[[ DATA TO USE, beginning ]]

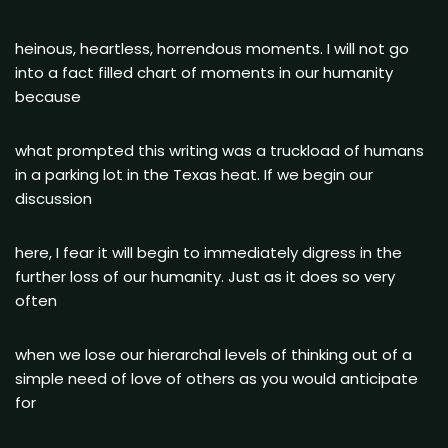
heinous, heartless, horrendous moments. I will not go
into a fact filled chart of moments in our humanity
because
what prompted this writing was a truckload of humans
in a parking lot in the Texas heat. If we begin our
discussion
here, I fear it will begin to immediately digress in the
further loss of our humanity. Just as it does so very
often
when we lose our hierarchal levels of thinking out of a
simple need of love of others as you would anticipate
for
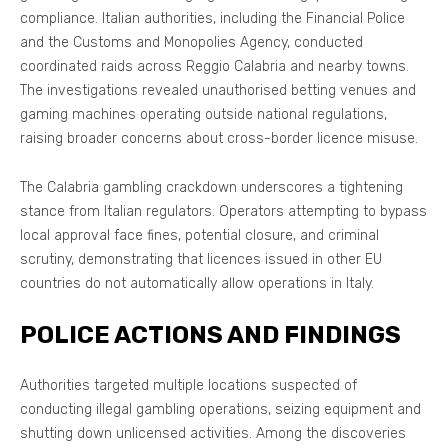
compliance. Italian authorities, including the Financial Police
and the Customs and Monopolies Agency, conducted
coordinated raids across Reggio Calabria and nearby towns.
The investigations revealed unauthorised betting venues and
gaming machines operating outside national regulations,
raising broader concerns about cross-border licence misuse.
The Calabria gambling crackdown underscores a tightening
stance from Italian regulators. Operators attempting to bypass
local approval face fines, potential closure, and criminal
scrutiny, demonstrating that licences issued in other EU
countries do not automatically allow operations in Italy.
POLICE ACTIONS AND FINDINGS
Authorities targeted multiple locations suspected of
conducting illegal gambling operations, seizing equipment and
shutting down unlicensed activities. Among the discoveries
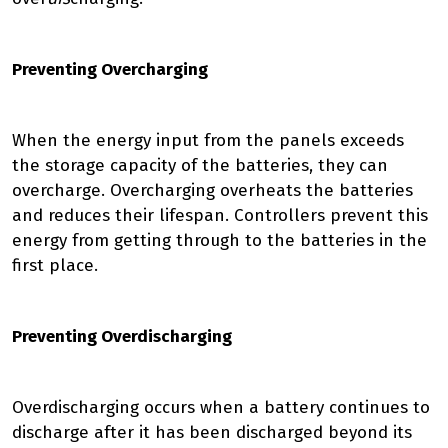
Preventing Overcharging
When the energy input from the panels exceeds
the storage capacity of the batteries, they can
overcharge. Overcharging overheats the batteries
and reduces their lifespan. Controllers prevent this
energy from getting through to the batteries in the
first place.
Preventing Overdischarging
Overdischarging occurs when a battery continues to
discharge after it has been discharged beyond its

[[ DATA TO USE, end ]]
[[ DATA TO USE, beginning ]]

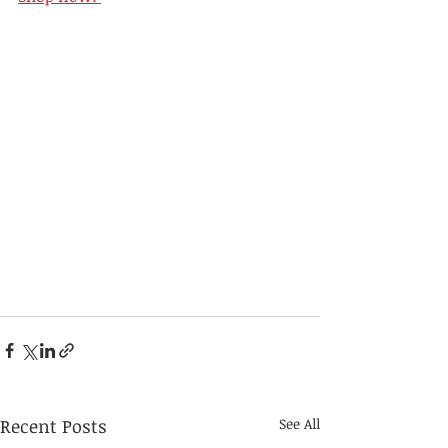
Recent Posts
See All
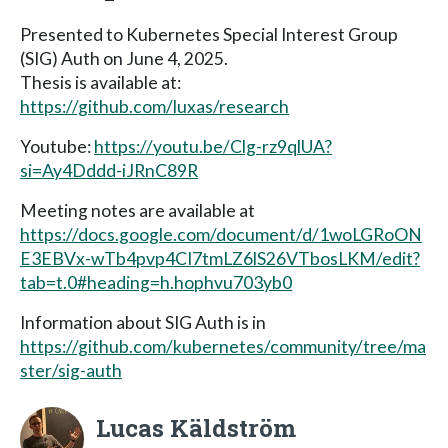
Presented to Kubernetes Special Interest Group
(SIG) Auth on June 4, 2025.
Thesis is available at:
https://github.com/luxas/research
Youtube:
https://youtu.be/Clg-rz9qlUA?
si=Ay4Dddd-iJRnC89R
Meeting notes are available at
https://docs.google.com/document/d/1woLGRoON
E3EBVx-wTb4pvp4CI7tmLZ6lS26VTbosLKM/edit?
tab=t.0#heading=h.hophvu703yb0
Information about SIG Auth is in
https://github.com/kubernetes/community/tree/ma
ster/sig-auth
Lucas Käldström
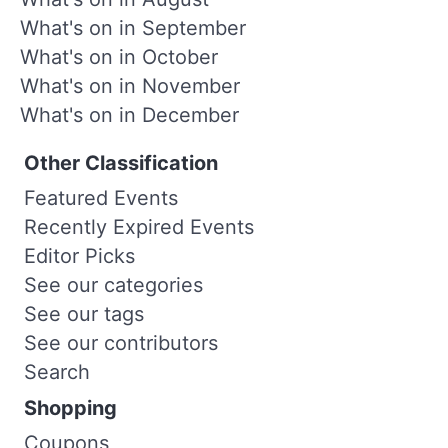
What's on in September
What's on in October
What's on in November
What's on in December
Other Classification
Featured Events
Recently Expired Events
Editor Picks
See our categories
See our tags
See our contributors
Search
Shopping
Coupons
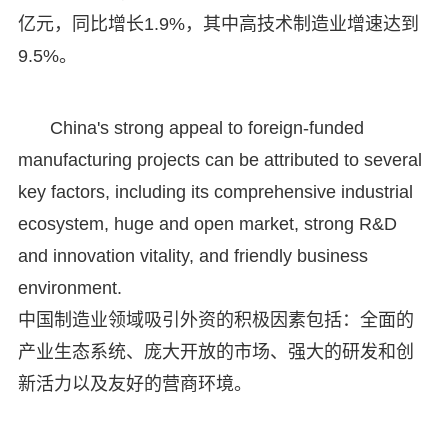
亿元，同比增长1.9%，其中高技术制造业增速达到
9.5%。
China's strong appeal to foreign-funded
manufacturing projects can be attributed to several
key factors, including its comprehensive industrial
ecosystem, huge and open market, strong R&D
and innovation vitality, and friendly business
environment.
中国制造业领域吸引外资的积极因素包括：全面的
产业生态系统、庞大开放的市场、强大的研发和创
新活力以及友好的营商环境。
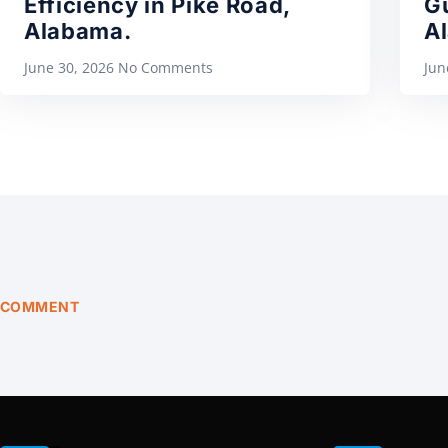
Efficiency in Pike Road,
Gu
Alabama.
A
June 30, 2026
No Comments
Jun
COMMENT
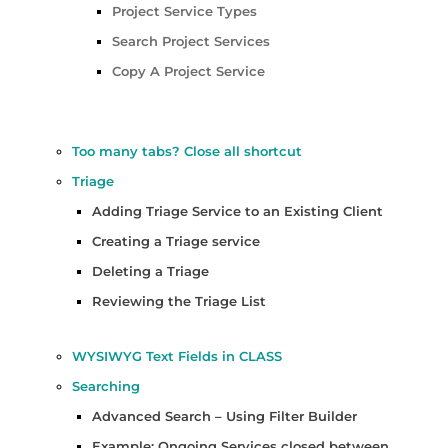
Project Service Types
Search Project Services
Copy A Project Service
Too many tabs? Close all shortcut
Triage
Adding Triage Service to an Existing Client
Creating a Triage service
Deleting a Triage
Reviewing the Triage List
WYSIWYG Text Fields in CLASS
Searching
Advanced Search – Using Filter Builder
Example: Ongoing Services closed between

[[ DATA TO USE, end ]]

> _PROBLEM TO WORK ON_
Copy out, exactly and alone, the lines of the entries above between the ones holding "Copy A Project Service" and "Example: Ongoing Services closed between", inclusive.

> _RESULT_
Copy A Project Service
Too many tabs? Close all shortcut
Triage
Adding Triage Service to an Existing Client
Creating a Triage service
Deleting a Triage
Reviewing the Triage List
WYSIWYG Text Fields in CLASS
Searching
Advanced Search – Using Filter Builder
Example: Ongoing Services closed between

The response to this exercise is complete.